Anyway, now the thread has been renewed, and the photographs restored later, and now we can see that the address is 20525 Nordhoff Avenue, which is also Nordhoff and Mason (another familiar sounding name), and the address is strangely close to my childhood street address in nearby Woodland Hills.  (Mason was the street at the western end of my childhood subdivision, I recall, the street that ran by the junior high I went to.)

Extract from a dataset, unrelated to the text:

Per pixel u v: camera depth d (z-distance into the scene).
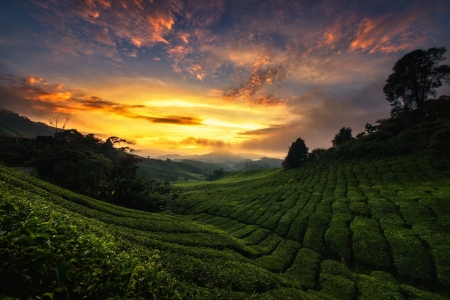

Up until the Millenium, I had just not imagined Marantz being in my own back yard (or, actually, former back yard by then).  They were always in my imagination far away, and I still imagined Long Island City being central, though it hadn't been since 1964, the year Saul Marantz sold out to Superscope after the excess cost of developing and manufacturing the Model 10b tuner (and, also the newer manufacturing plant in Woodside?  I think there may have been a Taj Mahal factor rarely mentioned.).  Marantz headquarters and operations quickly moved out areas around Los Angeles, famously Sun Valley where Superscope was based, with the mass manufacturing moving to Japan, Standard Radio, the later owner of the Marantz name in Japan, until they changed their name to Marantz Japan in 1975.

OK, I did know enough by 1973 that Marantz was now Sun Valley but I figured that was just a distribution hub since manufacturing had moved to Japan.

Still it had seemed to me that Marantz was respectable right up to the time I bought one, by the summer of 1974, and by late 1975 they were possibly behind Sansui and Pioneer.  Real hifi was G.A.S. or Audio Research.  In fact, when I worked at a high end shop in San Diego in 1978-79, current production Marantz was lumped in with all the asian brands into something derogatorily called "mid fi."  No one mentioned (or even seemed to know about) the A line Marantz components made in USA (until the ending of Superscope, when the SM-1000 was actually built in Japan instead of back at the Superscope factory).

But I had sort of heard about the A line briefly, not enough to know anything about it really, and in a backhanded way, in the fall of 1975.

Hearing that I had bought a Marantz receiver, my then G.A.S. employed friend wanted to have an amplifier comparison.  This was in the fall of 1975.  So I brought my 2270 receiver, he brought his SAE clone, and there may have been something else, to somebody elses apartment.  I can't remember much about this except that I myself couldn't hear much, if any, differences between my 2270 and my friend's clone of the SAE Mk XXXI, designed by James Bongiorno.  But others didn't seem to find my receiver very acceptable.  Sonically I recall they criticized the bass, and the dynamics.  This was attributed to damping factor.  Then afterwards, the main thing I remember amazingly clearly (though I didn't understand most of it at the time) is a little bit of conversation:

Friend: "Do you mind if we take the cover off?"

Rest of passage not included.